_Estratto del testo_
Migranti (Ansa)
Intesa per rivedere le agevolazioni commerciali ai Paesi in via di sviluppo che bloccano il rimpatrio degli irregolari dall’Europa. Ma Ursula von der Leyen deve capire anche un’altra cosa: le tariffe, a prescindere, proteggono i nostri agricoltori dalla concorrenza low cost.
Bisognerebbe avere la penna di Lewis Carrol perché questa è come la festa di non compleanno organizzata per Ursula nel Paese delle meraviglie. Stiamo celebrando la festa dei non dazi! Però stavolta il Cappellaio Matto, e cioè il Consiglio Ue, ha tirato fuori una sorpresa: si sospendono le tariffe solo a quei Paesi che accettano di ripigliarsi i migranti entrati illegalmente in Europa. Si dirà: è un gran passo avanti. Piano con gli entusiasmi: della settantina di Paesi che beneficiano dei dazi agevolati, anzi azzerati, in quanto poveri, meno di 20 hanno accettato di firmare le convenzioni per i rimpatri. E gli altri?
Continueranno a invaderci con i loro prodotti - soprattutto agricoli o di basso artigianato - a prezzi irrisori facendo dumping ai nostri agricoltori. Ma un altro passo avanti - come spiega Alessandro Ciriani, eurodeputato di Fdi-Ecr e relatore della modifica del regolamento Ue sui Paesi sicuri - è stato fatto perché la commissione Giustizia e Diritti dell’Eurocamera ha «approvato il dossier sui Paesi sicuri». È uno strumento indispensabile e - nota Ciriani - «confido che anche l’Aula lo approvi affinché l’Europa possa dotarsi di un impianto normativo solido e credibile nella gestione dei flussi migratori».
Sembrerà strano, ma dopo aver strillato come aquile contro il cattivone Donald Trump anche l’Europa si ricorda che le barriere commerciali possono servire. La baronessa von der Leyen le ha sempre interpretate in maniera punitiva per l’economia dell’Ue. Un esempio è la folle direttiva Csddd (Corporate sustainability due diligence directive) che prevedeva che un’azienda certificasse come sostenibile tutta la filiera. Dal Green deal ai dazi le astrusità si sprecano: eccone una assai datata (entrata in vigore negli anni Settanta e rivista nel 2014) e che si chiama Spg (Sistema delle preferenze generalizzate), per cui l’Ue non applica alcun dazio alle merci che arrivano da Paesi poveri o presunti tali.

_Contenuto del dataset_

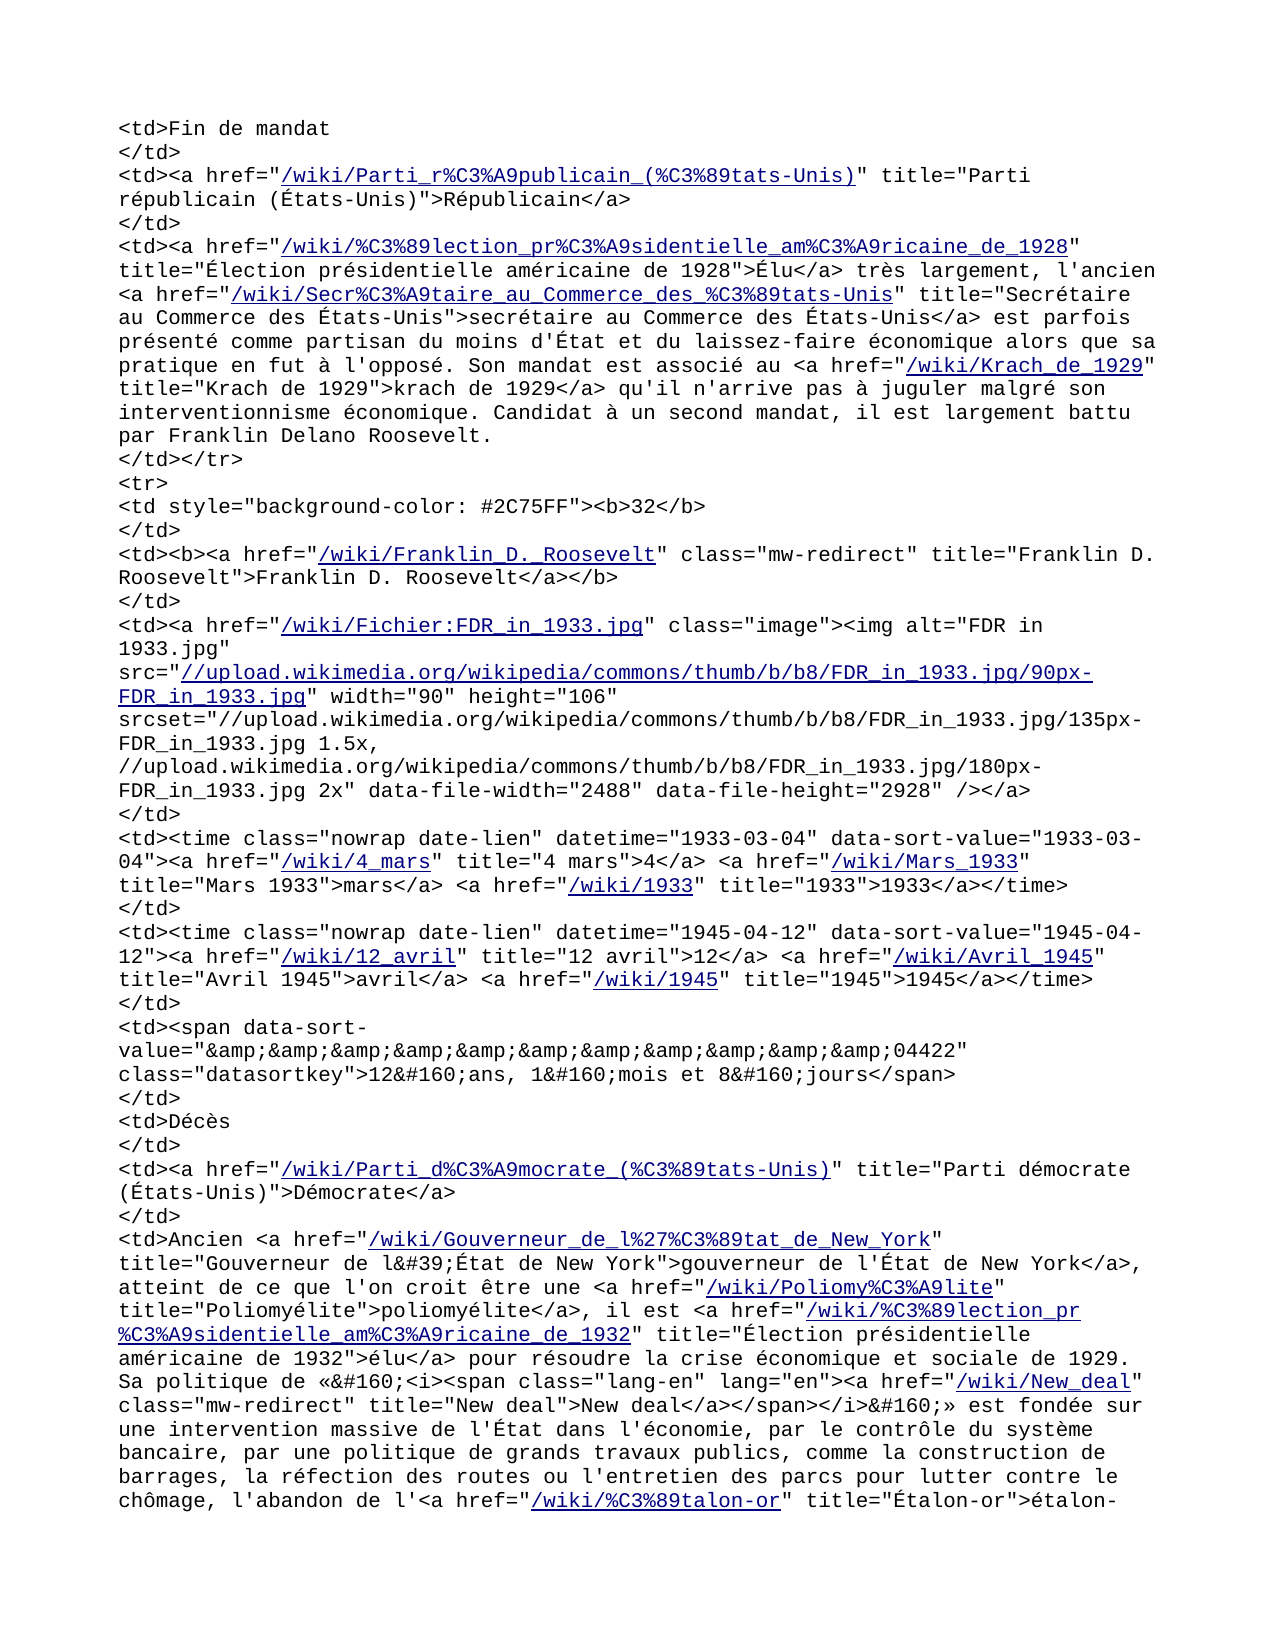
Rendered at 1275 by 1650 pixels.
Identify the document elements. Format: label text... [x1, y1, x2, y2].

_Azioni da svolgere_
1. Secondo l'articolo sui dazi e i migranti, quanti Paesi tra quelli che beneficiano dei dazi agevolati hanno accettato di firmare le convenzioni per i rimpatri?
2. Ripeti il passo dell'articolo sui dazi e i migranti che comincia con le parole "Intesa per rivedere" e si ferma dopo "E gli altri?".

_Risposte ai compiti_
1. Meno di 20 Paesi, sulla settantina che beneficia dei dazi agevolati.

2.
Intesa per rivedere le agevolazioni commerciali ai Paesi in via di sviluppo che bloccano il rimpatrio degli irregolari dall’Europa. Ma Ursula von der Leyen deve capire anche un’altra cosa: le tariffe, a prescindere, proteggono i nostri agricoltori dalla concorrenza low cost.
Bisognerebbe avere la penna di Lewis Carrol perché questa è come la festa di non compleanno organizzata per Ursula nel Paese delle meraviglie. Stiamo celebrando la festa dei non dazi! Però stavolta il Cappellaio Matto, e cioè il Consiglio Ue, ha tirato fuori una sorpresa: si sospendono le tariffe solo a quei Paesi che accettano di ripigliarsi i migranti entrati illegalmente in Europa. Si dirà: è un gran passo avanti. Piano con gli entusiasmi: della settantina di Paesi che beneficiano dei dazi agevolati, anzi azzerati, in quanto poveri, meno di 20 hanno accettato di firmare le convenzioni per i rimpatri. E gli altri?